_EXERCISE BRIEF_
Repeat the whole of the data, keeping every detail the same.

_LISTED RECORDS_
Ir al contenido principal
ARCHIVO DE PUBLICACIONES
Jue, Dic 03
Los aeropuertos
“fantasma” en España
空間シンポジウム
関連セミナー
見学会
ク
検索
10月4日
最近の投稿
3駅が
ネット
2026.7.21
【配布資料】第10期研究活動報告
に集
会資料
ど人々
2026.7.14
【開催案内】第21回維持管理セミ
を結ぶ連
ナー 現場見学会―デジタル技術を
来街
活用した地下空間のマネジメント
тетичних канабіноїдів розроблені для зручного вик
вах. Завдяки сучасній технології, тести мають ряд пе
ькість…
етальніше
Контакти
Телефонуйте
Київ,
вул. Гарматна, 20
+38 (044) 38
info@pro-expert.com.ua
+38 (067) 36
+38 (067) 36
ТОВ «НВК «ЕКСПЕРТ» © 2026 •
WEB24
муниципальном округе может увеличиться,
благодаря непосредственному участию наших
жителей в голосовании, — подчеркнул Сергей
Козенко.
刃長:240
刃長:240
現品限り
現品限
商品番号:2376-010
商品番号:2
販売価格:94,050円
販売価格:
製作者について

_RESULT OF THE EXERCISE_
Ir al contenido principal
ARCHIVO DE PUBLICACIONES
Jue, Dic 03
Los aeropuertos
“fantasma” en España
空間シンポジウム
関連セミナー
見学会
ク
検索
10月4日
最近の投稿
3駅が
ネット
2026.7.21
【配布資料】第10期研究活動報告
に集
会資料
ど人々
2026.7.14
【開催案内】第21回維持管理セミ
を結ぶ連
ナー 現場見学会―デジタル技術を
来街
活用した地下空間のマネジメント
тетичних канабіноїдів розроблені для зручного вик
вах. Завдяки сучасній технології, тести мають ряд пе
ькість…
етальніше
Контакти
Телефонуйте
Київ,
вул. Гарматна, 20
+38 (044) 38
info@pro-expert.com.ua
+38 (067) 36
+38 (067) 36
ТОВ «НВК «ЕКСПЕРТ» © 2026 •
WEB24
муниципальном округе может увеличиться,
благодаря непосредственному участию наших
жителей в голосовании, — подчеркнул Сергей
Козенко.
刃長:240
刃長:240
現品限り
現品限
商品番号:2376-010
商品番号:2
販売価格:94,050円
販売価格:
製作者について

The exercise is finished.